기록의 첫 줄부터 "1253 329 6 3 18 0.4" 항목이 포함된 줄까지를 다시 쓰되, "catalogue" 부분만 "catalog" 표기로 고치고 나머지는 그대로 두시오. 답에는 그림을 넣지 마시오.

=== 기록 발췌 ===

--- --- ---

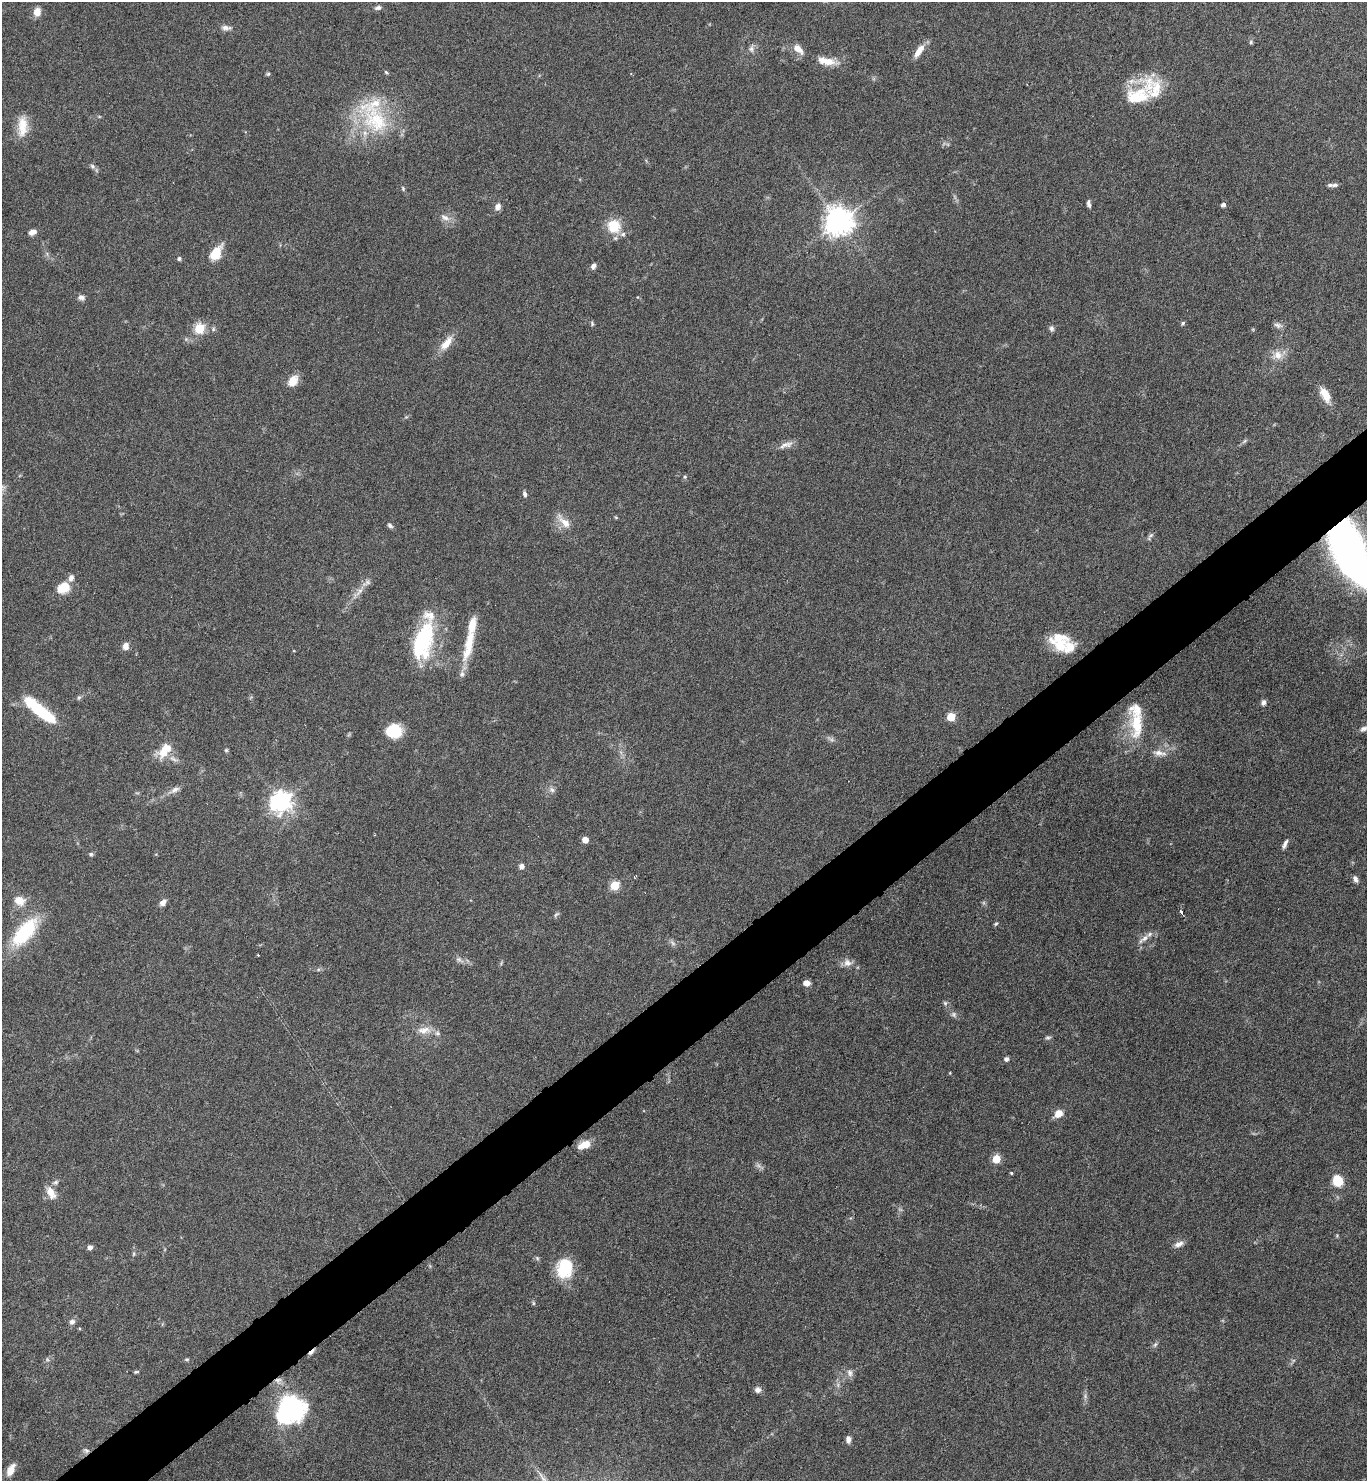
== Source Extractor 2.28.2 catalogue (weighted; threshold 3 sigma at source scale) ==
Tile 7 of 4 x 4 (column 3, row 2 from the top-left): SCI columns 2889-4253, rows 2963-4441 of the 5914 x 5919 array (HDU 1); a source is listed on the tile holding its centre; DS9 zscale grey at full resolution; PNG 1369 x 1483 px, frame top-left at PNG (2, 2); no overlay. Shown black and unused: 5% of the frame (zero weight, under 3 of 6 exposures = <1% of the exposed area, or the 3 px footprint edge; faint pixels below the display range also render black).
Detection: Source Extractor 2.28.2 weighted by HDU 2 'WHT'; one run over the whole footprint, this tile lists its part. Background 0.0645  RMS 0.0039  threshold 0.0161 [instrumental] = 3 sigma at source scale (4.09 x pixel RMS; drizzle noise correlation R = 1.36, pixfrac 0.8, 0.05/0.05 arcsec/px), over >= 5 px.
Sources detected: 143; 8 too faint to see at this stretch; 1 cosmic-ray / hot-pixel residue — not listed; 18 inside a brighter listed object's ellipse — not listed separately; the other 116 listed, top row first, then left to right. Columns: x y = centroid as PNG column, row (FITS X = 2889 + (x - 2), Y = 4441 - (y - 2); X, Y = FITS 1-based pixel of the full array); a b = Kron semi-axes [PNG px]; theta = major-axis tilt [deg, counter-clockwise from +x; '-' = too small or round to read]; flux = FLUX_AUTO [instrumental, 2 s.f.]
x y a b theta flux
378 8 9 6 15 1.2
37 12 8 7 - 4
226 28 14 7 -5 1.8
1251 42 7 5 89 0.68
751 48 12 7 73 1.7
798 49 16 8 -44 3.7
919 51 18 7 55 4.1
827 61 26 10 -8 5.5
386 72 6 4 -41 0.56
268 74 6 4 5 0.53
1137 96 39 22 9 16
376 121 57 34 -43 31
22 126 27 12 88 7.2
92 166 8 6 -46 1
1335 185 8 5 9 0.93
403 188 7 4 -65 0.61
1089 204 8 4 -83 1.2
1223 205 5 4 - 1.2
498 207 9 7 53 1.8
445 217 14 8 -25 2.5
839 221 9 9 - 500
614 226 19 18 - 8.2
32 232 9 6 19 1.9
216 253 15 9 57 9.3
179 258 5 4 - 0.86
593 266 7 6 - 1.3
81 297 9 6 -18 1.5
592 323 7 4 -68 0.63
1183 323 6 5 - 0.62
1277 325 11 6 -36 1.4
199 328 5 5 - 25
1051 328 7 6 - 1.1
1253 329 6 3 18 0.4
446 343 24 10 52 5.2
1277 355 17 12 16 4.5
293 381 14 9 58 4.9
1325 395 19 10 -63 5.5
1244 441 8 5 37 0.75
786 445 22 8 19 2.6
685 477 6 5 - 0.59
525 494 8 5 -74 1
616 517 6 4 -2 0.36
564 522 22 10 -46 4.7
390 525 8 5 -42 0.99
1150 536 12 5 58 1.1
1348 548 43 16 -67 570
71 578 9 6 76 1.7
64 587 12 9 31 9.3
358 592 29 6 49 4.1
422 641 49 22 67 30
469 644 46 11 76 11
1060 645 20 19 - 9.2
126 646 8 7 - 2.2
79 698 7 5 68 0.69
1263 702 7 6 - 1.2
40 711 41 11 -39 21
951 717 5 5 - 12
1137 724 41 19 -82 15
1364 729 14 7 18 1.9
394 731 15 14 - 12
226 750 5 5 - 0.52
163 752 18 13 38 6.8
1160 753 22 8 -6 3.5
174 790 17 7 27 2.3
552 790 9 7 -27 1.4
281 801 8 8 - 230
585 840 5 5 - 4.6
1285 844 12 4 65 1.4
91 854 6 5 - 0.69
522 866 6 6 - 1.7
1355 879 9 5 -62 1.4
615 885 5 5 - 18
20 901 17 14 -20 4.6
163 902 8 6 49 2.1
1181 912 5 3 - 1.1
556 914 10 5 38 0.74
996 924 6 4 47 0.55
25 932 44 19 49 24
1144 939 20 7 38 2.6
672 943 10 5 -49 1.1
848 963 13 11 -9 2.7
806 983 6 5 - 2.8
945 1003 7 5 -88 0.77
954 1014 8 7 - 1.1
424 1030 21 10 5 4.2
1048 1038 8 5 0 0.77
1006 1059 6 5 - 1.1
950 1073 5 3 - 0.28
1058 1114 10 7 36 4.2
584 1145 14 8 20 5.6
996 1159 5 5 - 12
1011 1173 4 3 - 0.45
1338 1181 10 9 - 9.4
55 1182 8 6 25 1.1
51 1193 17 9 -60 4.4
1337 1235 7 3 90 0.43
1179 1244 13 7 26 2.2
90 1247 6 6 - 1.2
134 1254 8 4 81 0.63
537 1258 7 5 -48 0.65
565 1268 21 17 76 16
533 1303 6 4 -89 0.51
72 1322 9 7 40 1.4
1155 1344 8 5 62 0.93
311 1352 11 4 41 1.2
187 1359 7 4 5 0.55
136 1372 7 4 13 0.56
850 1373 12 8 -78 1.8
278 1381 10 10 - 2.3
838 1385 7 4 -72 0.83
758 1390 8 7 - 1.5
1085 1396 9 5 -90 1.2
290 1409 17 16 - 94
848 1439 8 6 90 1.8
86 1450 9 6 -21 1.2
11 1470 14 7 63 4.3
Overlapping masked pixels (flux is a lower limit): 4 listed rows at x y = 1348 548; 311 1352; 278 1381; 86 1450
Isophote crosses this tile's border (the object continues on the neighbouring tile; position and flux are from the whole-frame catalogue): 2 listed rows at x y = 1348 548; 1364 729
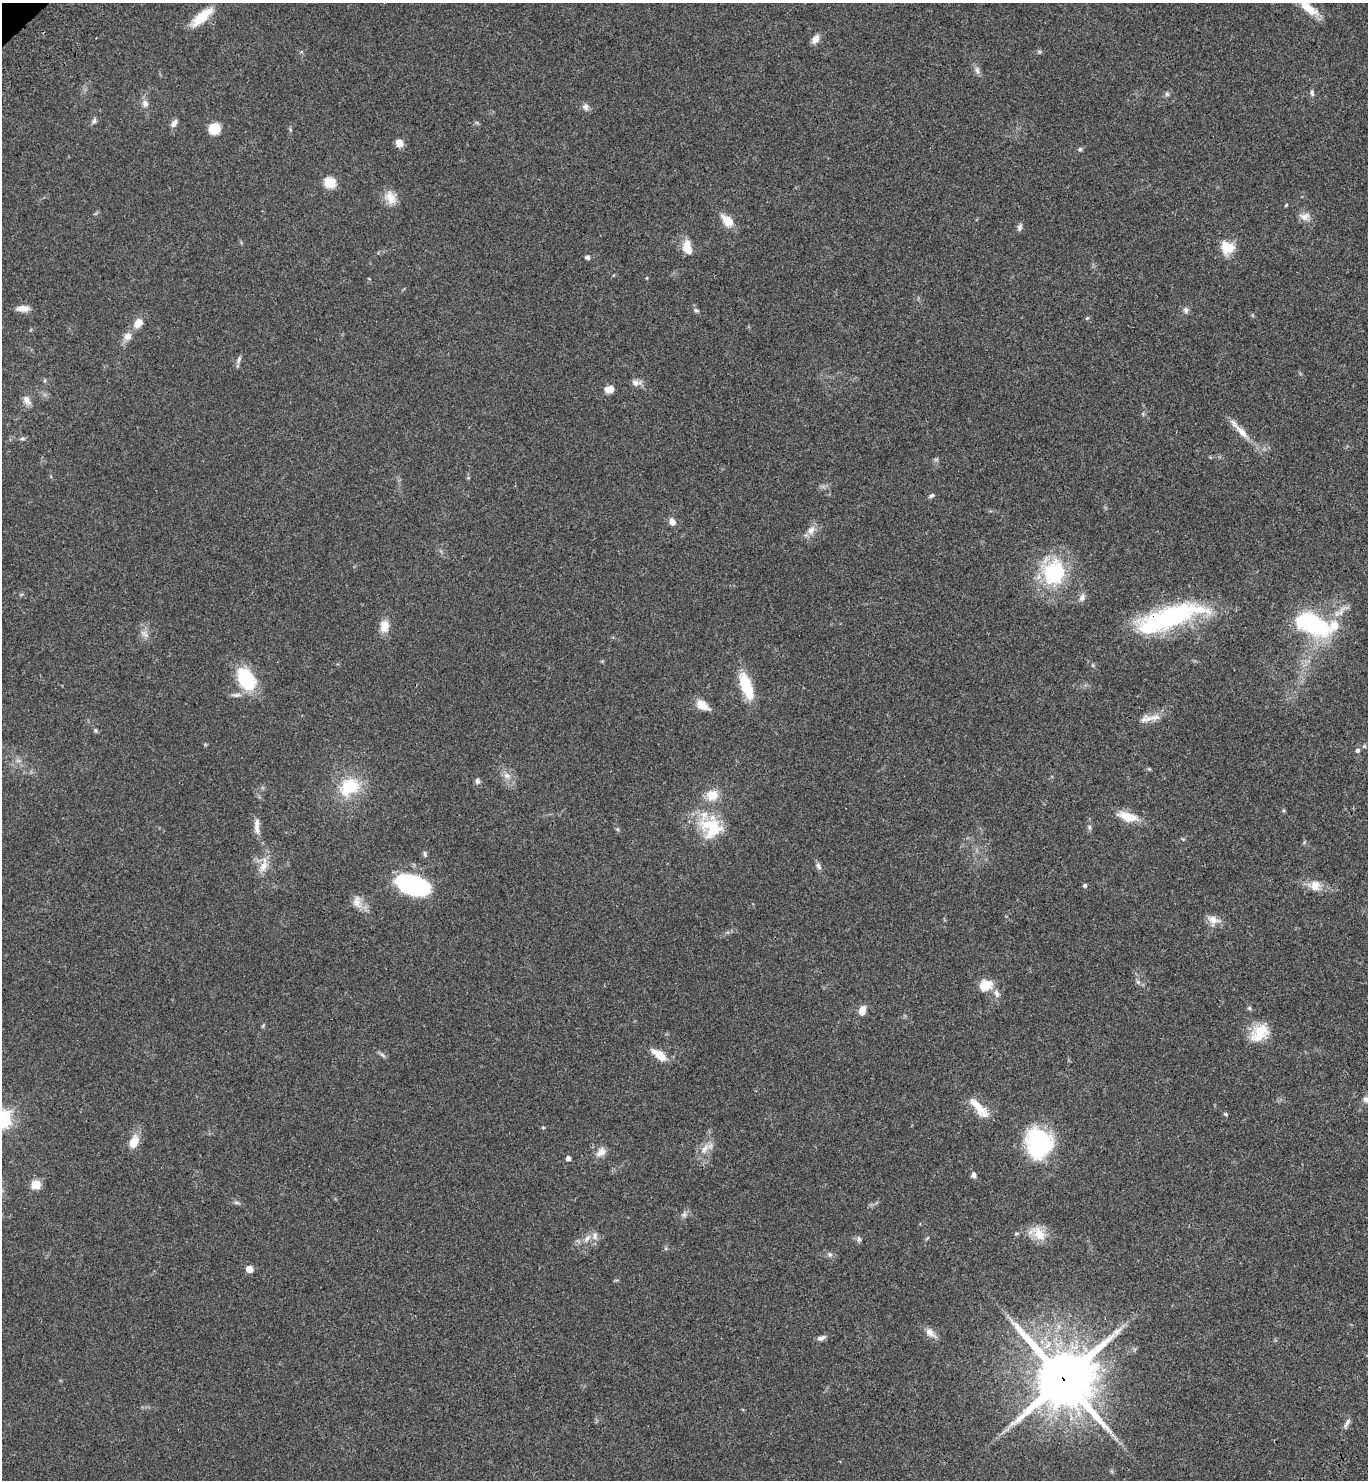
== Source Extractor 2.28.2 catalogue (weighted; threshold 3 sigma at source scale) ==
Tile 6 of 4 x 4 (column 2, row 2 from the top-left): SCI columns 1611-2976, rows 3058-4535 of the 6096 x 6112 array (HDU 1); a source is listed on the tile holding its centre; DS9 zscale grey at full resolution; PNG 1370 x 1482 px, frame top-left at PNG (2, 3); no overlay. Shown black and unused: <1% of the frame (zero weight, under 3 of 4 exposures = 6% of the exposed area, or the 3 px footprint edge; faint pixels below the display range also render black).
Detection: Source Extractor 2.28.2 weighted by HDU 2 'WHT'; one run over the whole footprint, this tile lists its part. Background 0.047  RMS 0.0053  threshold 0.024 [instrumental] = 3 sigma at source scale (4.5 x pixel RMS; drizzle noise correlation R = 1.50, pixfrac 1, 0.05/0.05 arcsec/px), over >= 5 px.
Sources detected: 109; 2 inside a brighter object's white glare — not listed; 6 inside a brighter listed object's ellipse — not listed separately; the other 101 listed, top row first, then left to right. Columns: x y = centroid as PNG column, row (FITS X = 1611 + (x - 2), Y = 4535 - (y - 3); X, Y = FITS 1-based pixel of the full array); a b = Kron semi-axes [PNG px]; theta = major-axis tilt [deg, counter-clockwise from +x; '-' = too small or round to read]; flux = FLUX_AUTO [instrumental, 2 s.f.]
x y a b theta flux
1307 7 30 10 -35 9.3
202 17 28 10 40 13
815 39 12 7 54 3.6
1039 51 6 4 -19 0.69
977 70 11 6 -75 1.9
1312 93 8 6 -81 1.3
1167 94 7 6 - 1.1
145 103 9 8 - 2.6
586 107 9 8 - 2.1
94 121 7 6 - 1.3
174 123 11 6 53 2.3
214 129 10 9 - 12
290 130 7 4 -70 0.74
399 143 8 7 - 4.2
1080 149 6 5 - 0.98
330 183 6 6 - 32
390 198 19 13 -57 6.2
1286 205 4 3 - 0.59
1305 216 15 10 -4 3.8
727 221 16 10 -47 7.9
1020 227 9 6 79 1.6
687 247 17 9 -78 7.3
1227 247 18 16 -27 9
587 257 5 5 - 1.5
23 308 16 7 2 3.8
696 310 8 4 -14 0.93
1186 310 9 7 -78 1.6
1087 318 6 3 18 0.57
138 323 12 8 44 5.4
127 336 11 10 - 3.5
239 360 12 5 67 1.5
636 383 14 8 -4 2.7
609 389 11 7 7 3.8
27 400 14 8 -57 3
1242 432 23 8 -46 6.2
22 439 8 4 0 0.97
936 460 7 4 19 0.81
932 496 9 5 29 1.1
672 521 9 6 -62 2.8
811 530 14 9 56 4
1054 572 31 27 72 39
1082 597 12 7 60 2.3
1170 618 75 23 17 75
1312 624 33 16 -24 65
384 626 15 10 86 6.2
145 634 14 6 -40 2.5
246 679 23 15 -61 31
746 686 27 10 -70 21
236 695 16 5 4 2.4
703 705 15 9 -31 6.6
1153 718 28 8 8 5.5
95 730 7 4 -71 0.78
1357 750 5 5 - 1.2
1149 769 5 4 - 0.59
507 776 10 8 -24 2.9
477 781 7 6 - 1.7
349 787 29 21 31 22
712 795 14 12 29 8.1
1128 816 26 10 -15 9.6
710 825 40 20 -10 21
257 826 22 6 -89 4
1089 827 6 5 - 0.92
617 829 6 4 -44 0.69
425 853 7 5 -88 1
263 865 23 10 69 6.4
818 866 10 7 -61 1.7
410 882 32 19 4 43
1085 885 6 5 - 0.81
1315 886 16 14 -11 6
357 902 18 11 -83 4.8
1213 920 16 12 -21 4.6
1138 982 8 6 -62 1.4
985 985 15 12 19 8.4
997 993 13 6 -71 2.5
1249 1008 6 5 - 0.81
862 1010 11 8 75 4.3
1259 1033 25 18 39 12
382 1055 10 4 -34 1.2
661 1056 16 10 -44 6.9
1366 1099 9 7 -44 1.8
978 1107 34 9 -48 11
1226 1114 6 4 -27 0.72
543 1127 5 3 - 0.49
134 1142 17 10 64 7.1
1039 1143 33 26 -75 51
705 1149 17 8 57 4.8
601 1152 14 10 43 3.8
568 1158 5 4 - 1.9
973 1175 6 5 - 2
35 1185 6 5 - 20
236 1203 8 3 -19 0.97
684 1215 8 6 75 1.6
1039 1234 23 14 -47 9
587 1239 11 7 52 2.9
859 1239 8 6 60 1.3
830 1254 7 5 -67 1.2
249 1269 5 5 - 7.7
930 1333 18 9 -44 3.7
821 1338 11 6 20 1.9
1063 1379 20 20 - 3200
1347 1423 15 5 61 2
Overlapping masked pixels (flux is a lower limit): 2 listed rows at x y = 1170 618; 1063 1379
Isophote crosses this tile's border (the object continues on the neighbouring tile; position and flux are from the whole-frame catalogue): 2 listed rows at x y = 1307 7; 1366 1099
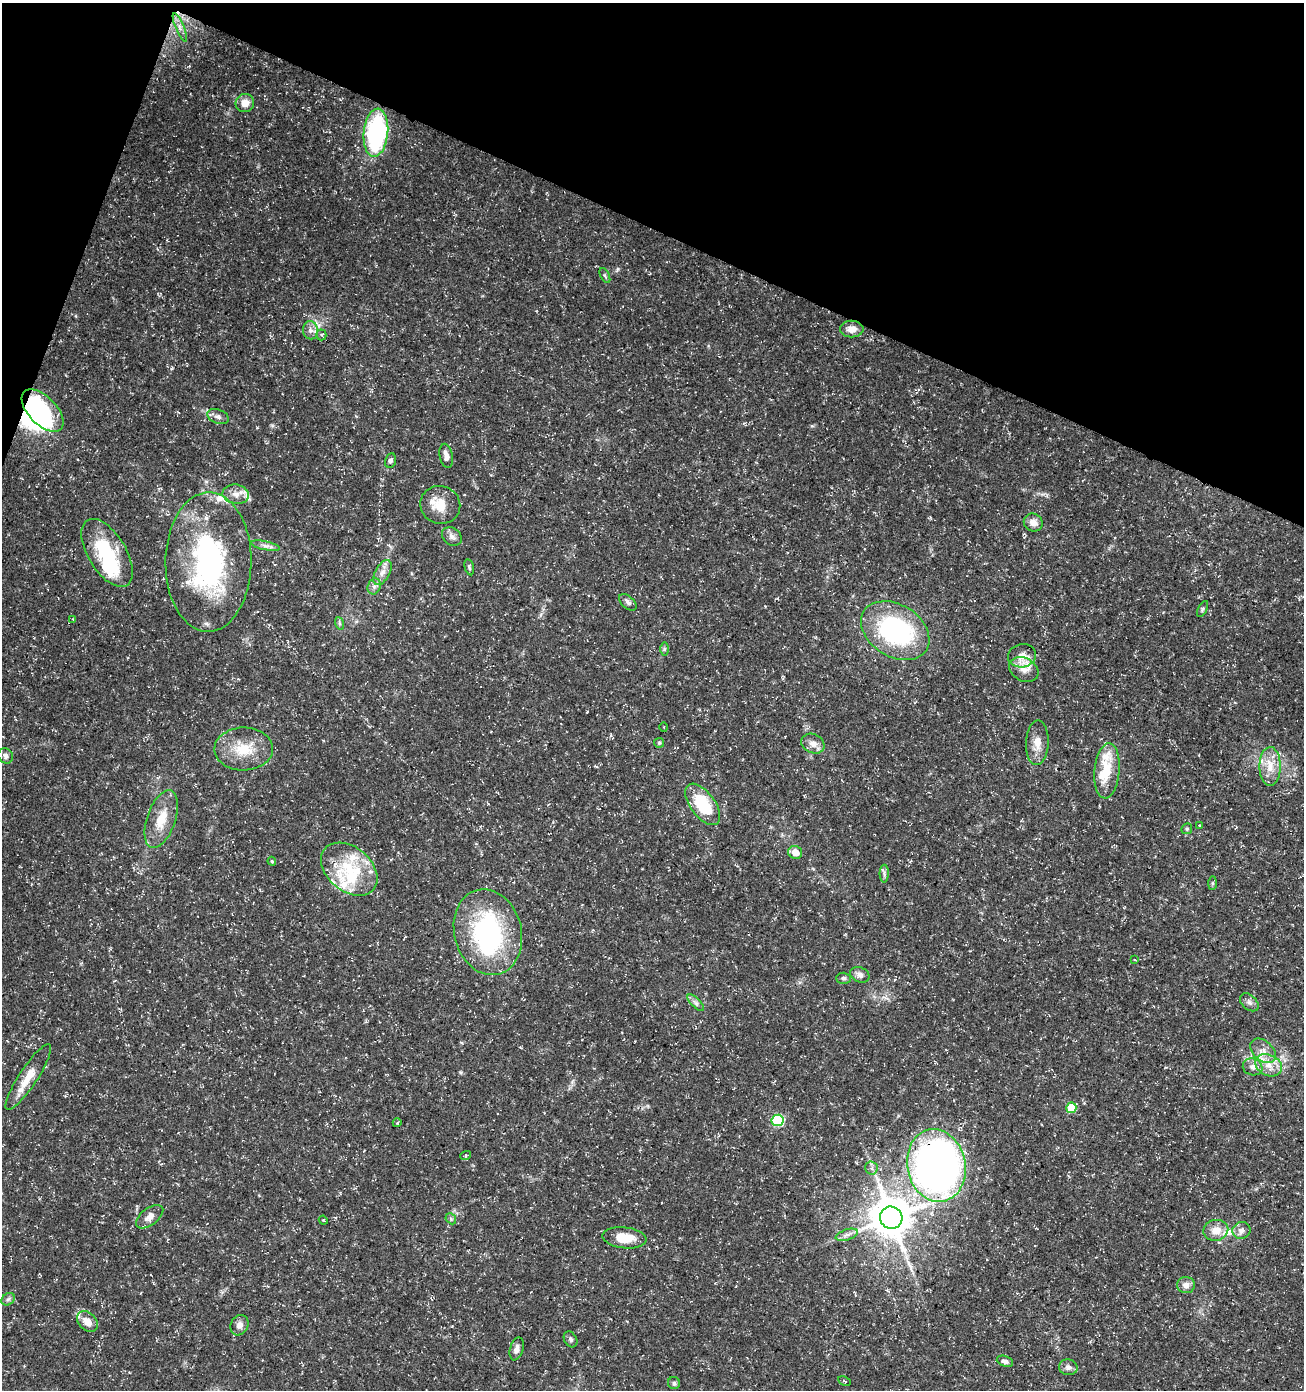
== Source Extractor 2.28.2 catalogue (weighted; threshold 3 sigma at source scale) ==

--- --- ---

=== 연습 결과 ===
== Source Extractor 2.28.2 catalog (weighted; threshold 3 sigma at source scale) ==
Tile 7 of 4 x 4 (column 3, row 2 from the top-left): SCI columns 2889-4253, rows 2963-4441 of the 5914 x 5919 array (HDU 1); a source is listed on the tile holding its centre; DS9 zscale grey at full resolution; PNG 1369 x 1483 px, frame top-left at PNG (2, 2); no overlay. Shown black and unused: 5% of the frame (zero weight, under 3 of 6 exposures = <1% of the exposed area, or the 3 px footprint edge; faint pixels below the display range also render black).
Detection: Source Extractor 2.28.2 weighted by HDU 2 'WHT'; one run over the whole footprint, this tile lists its part. Background 0.0645  RMS 0.0039  threshold 0.0161 [instrumental] = 3 sigma at source scale (4.09 x pixel RMS; drizzle noise correlation R = 1.36, pixfrac 0.8, 0.05/0.05 arcsec/px), over >= 5 px.
Sources detected: 143; 8 too faint to see at this stretch; 1 cosmic-ray / hot-pixel residue — not listed; 18 inside a brighter listed object's ellipse — not listed separately; the other 116 listed, top row first, then left to right. Columns: x y = centroid as PNG column, row (FITS X = 2889 + (x - 2), Y = 4441 - (y - 2); X, Y = FITS 1-based pixel of the full array); a b = Kron semi-axes [PNG px]; theta = major-axis tilt [deg, counter-clockwise from +x; '-' = too small or round to read]; flux = FLUX_AUTO [instrumental, 2 s.f.]
x y a b theta flux
378 8 9 6 15 1.2
37 12 8 7 - 4
226 28 14 7 -5 1.8
1251 42 7 5 89 0.68
751 48 12 7 73 1.7
798 49 16 8 -44 3.7
919 51 18 7 55 4.1
827 61 26 10 -8 5.5
386 72 6 4 -41 0.56
268 74 6 4 5 0.53
1137 96 39 22 9 16
376 121 57 34 -43 31
22 126 27 12 88 7.2
92 166 8 6 -46 1
1335 185 8 5 9 0.93
403 188 7 4 -65 0.61
1089 204 8 4 -83 1.2
1223 205 5 4 - 1.2
498 207 9 7 53 1.8
445 217 14 8 -25 2.5
839 221 9 9 - 500
614 226 19 18 - 8.2
32 232 9 6 19 1.9
216 253 15 9 57 9.3
179 258 5 4 - 0.86
593 266 7 6 - 1.3
81 297 9 6 -18 1.5
592 323 7 4 -68 0.63
1183 323 6 5 - 0.62
1277 325 11 6 -36 1.4
199 328 5 5 - 25
1051 328 7 6 - 1.1
1253 329 6 3 18 0.4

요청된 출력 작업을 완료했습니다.